Identify each line below containing the string "decesul" and copy it.
===== RECORDS SHOWN =====
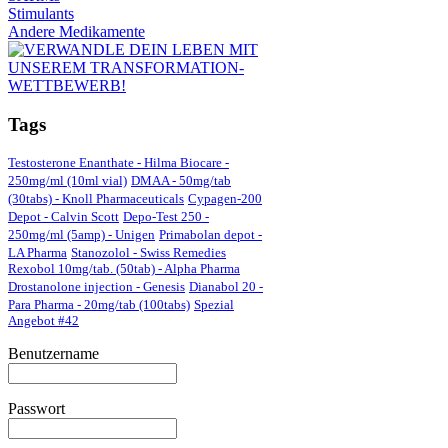
Stimulants
Andere Medikamente
Tags
Testosterone Enanthate - Hilma Biocare -
250mg/ml (10ml vial)
DMAA - 50mg/tab
(30tabs) - Knoll Pharmaceuticals
Cypagen-200
Depot - Calvin Scott
Depo-Test 250 -
250mg/ml (5amp) - Unigen
Primabolan depot -
LA Pharma
Stanozolol - Swiss Remedies
Rexobol 10mg/tab. (50tab) - Alpha Pharma
Drostanolone injection - Genesis
Dianabol 20 -
Para Pharma - 20mg/tab (100tabs)
Spezial
Angebot #42
Benutzername
Passwort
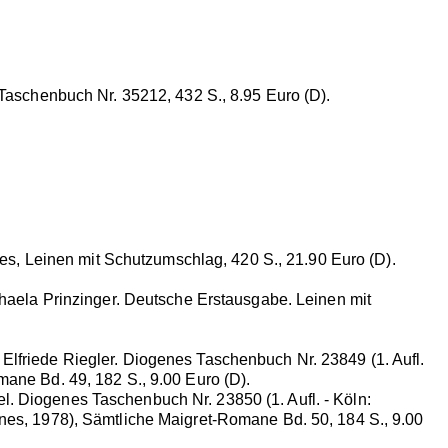
Taschenbuch Nr. 35212, 432 S., 8.95 Euro (D).
s, Leinen mit Schutzumschlag, 420 S., 21.90 Euro (D).
haela Prinzinger. Deutsche Erstausgabe. Leinen mit
lfriede Riegler. Diogenes Taschenbuch Nr. 23849 (1. Aufl.
mane Bd. 49, 182 S., 9.00 Euro (D).
. Diogenes Taschenbuch Nr. 23850 (1. Aufl. - Köln:
enes, 1978), Sämtliche Maigret-Romane Bd. 50, 184 S., 9.00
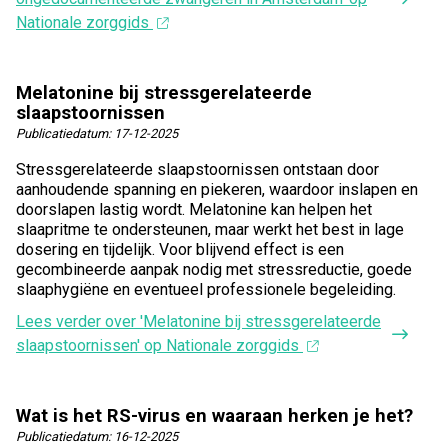
Nationale zorggids
Melatonine bij stressgerelateerde
slaapstoornissen
Publicatiedatum:
17-12-2025
Stressgerelateerde slaapstoornissen ontstaan door
aanhoudende spanning en piekeren, waardoor inslapen en
doorslapen lastig wordt. Melatonine kan helpen het
slaapritme te ondersteunen, maar werkt het best in lage
dosering en tijdelijk. Voor blijvend effect is een
gecombineerde aanpak nodig met stressreductie, goede
slaaphygiëne en eventueel professionele begeleiding.
Lees verder
over 'Melatonine bij stressgerelateerde
slaapstoornissen' op Nationale zorggids
Wat is het RS-virus en waaraan herken je het?
Publicatiedatum:
16-12-2025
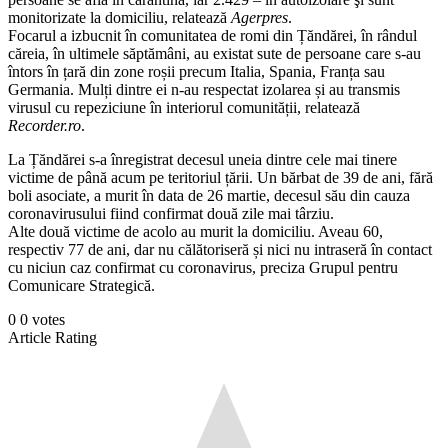
monitorizate la domiciliu, relatează
Agerpres
.
Focarul a izbucnit în comunitatea de romi din Țăndărei, în rândul
căreia, în ultimele săptămâni, au existat sute de persoane care s-au
întors în țară din zone roșii precum Italia, Spania, Franța sau
Germania. Mulți dintre ei n-au respectat izolarea și au transmis
virusul cu repeziciune în interiorul comunității, relatează
Recorder.ro
.
La Țăndărei s-a înregistrat decesul uneia dintre cele mai tinere
victime de până acum pe teritoriul țării. Un bărbat de 39 de ani, fără
boli asociate, a murit în data de 26 martie, decesul său din cauza
coronavirusului fiind confirmat două zile mai târziu.
Alte două victime de acolo au murit la domiciliu. Aveau 60,
respectiv 77 de ani, dar nu călătoriseră și nici nu intraseră în contact
cu niciun caz confirmat cu coronavirus, preciza Grupul pentru
Comunicare Strategică.
0
0
votes
Article Rating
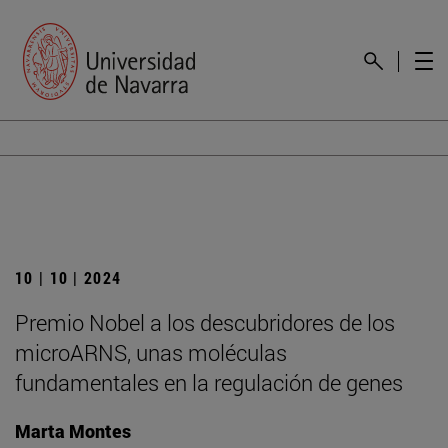
10 | 10 | 2024
Premio Nobel a los descubridores de los
microARNS, unas moléculas
fundamentales en la regulación de genes
Marta Montes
=====
OUTPUT OF THE EXERCISE →
La Țăndărei s-a înregistrat decesul uneia dintre cele mai tinere
boli asociate, a murit în data de 26 martie, decesul său din cauza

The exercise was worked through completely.